Ahead of the pandemic, low inflation and interest rates made it difficult for insurers to increase premiums, while the threat of disruptors to the Australian market continued. Earnings of all three insurers then came under pressure, largely from the material provisions required to address the pandemic.
Incidentally, Macquarie believes a contraction in profitable products in the sector could be a sign Insurance Australia may turn to acquisitions to support a better outlook for investors. This view coincided with Commonwealth Bank's Comminsure portfolio being up for grabs (subsequently nabbed by industry disruptor Hollard).
In terms of natural perils, IAG has estimated FY21 net natural perils will be $720-743m, just short of the stop-loss protection to retain natural perils costs of $743m post-quota share.
Citi expects the natural perils allowance will rise to at least $725m in FY22. The broker envisages upside potential in the share price from business momentum, anticipating a higher underlying margin in the second half and improving top line commercial business.
The industry has been fighting a decision by the NSW Court of Appeal Appeal that a pandemic is an insurable event and the High Court has now upheld the Court of Appeal judgment in relation to the Insurance Council of Australia's first industry test case, by denying the application for special leave to appeal.
UBS suggests the focus will now be on subsequent test cases around the definition of the disease, proximity of an outbreak to a business and prevention of access to premises because of a government mandate.
The second test case will consist of nine separate small business claims from a range of businesses, expected to front the courts in August.
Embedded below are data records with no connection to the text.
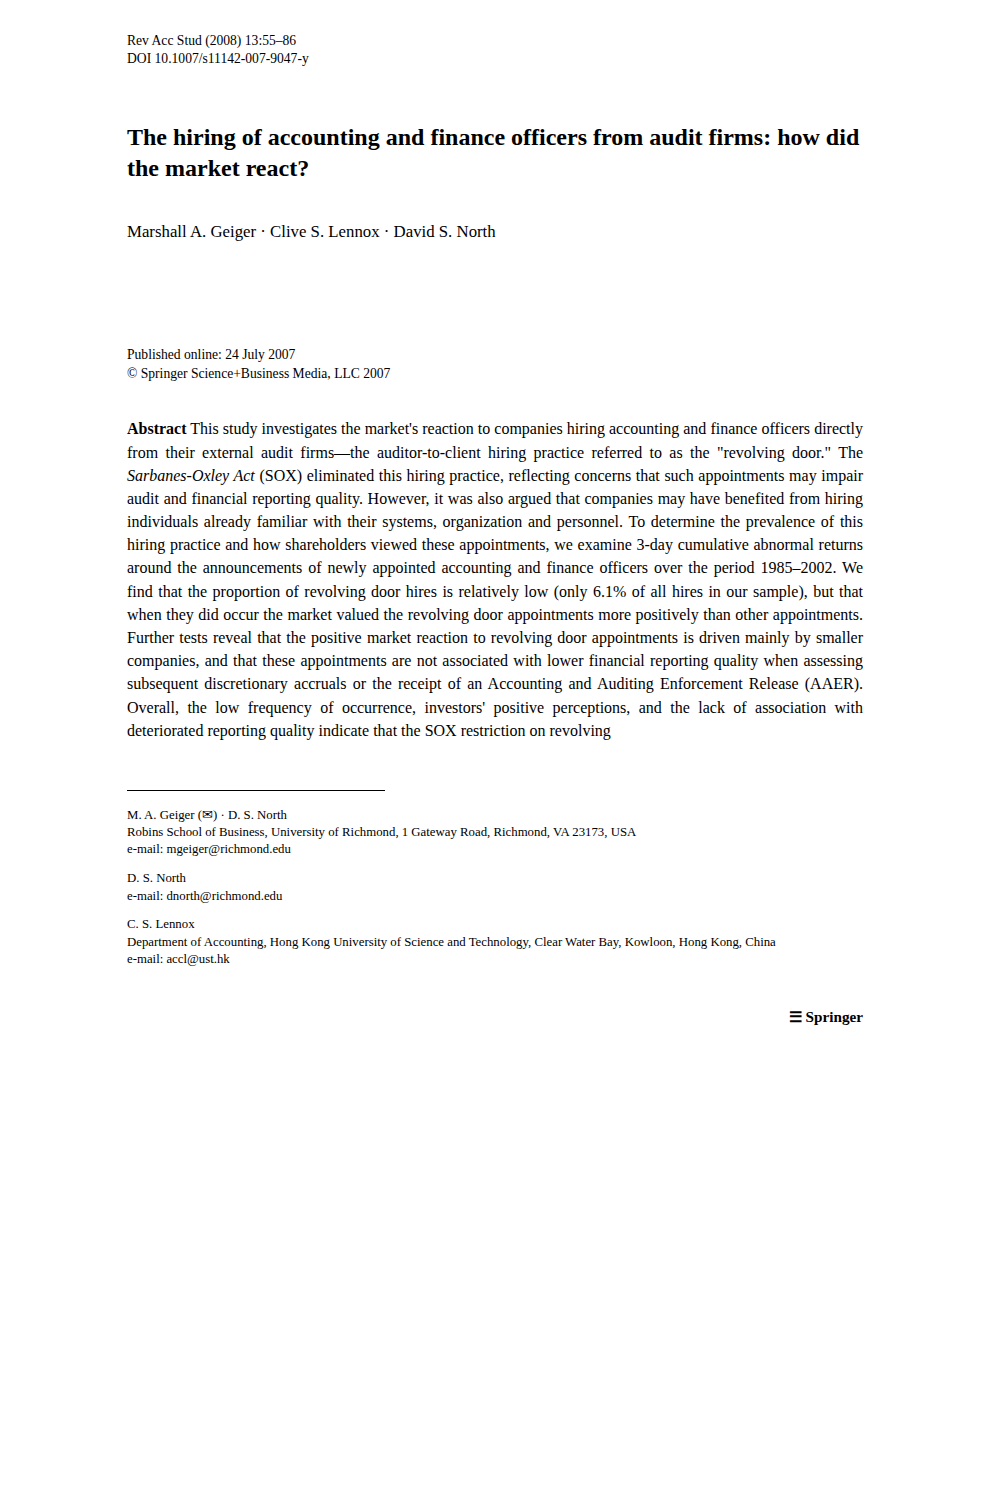Rev Acc Stud (2008) 13:55–86
DOI 10.1007/s11142-007-9047-y
The hiring of accounting and finance officers from audit firms: how did the market react?
Marshall A. Geiger · Clive S. Lennox · David S. North
Published online: 24 July 2007
© Springer Science+Business Media, LLC 2007
Abstract This study investigates the market's reaction to companies hiring accounting and finance officers directly from their external audit firms—the auditor-to-client hiring practice referred to as the "revolving door." The Sarbanes-Oxley Act (SOX) eliminated this hiring practice, reflecting concerns that such appointments may impair audit and financial reporting quality. However, it was also argued that companies may have benefited from hiring individuals already familiar with their systems, organization and personnel. To determine the prevalence of this hiring practice and how shareholders viewed these appointments, we examine 3-day cumulative abnormal returns around the announcements of newly appointed accounting and finance officers over the period 1985–2002. We find that the proportion of revolving door hires is relatively low (only 6.1% of all hires in our sample), but that when they did occur the market valued the revolving door appointments more positively than other appointments. Further tests reveal that the positive market reaction to revolving door appointments is driven mainly by smaller companies, and that these appointments are not associated with lower financial reporting quality when assessing subsequent discretionary accruals or the receipt of an Accounting and Auditing Enforcement Release (AAER). Overall, the low frequency of occurrence, investors' positive perceptions, and the lack of association with deteriorated reporting quality indicate that the SOX restriction on revolving
M. A. Geiger (✉) · D. S. North
Robins School of Business, University of Richmond, 1 Gateway Road, Richmond, VA 23173, USA
e-mail: mgeiger@richmond.edu
D. S. North
e-mail: dnorth@richmond.edu
C. S. Lennox
Department of Accounting, Hong Kong University of Science and Technology, Clear Water Bay, Kowloon, Hong Kong, China
e-mail: accl@ust.hk
☰ Springer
UBS also notes Suncorp is unlikely to be affected by the High Court decision while the provisions made by IAG appear most conservative.
The broker suggests, as few claims are been reported thus far, uncertainty will continue until future test cases are resolved and any potential release of provisions for business interruptions are unlikely in 2021.
Wilsons acknowledges IAG is potentially more vulnerable to an adverse ruling from the courts, forcing the industry to pay out on business interruption claims, yet also points out the UK has undergone a similar process, with lockdowns in that country stretching for almost 190 days compared with a shorter period domestically.
The broker calculates Insurance Australia would need to have 37,000 claims, or half of all business interruption policies, at the UK average pay-out of $54,000 to consume the entire $2bn in gross provisions, which seems unlikely.
Excluding any writing back of provisions Wilsons calculates growth in net profit over the next three years of around 5%. This is based on premium growth of just 2.5%, which could be conservative against the backdrop of firming home and motor insurance premiums. All up, the broker suspects a resolution of the business interruption insurance issue will lead to a relief rally in the stock.
Credit Suisse agrees Insurance Australia offers value at current levels, given the conservative provisions have been factored into earnings amid the tailwinds from a hardening insurance cycle.
Morgans agrees the valuation of IAG is undemanding, with future margin improvements likely as price increases roll through the book and pandemic-related provision releases are made over the medium term.
FNArena's database has five Buy ratings and two Hold. The consensus target is $5.47, suggesting 8.2% upside to the last share price.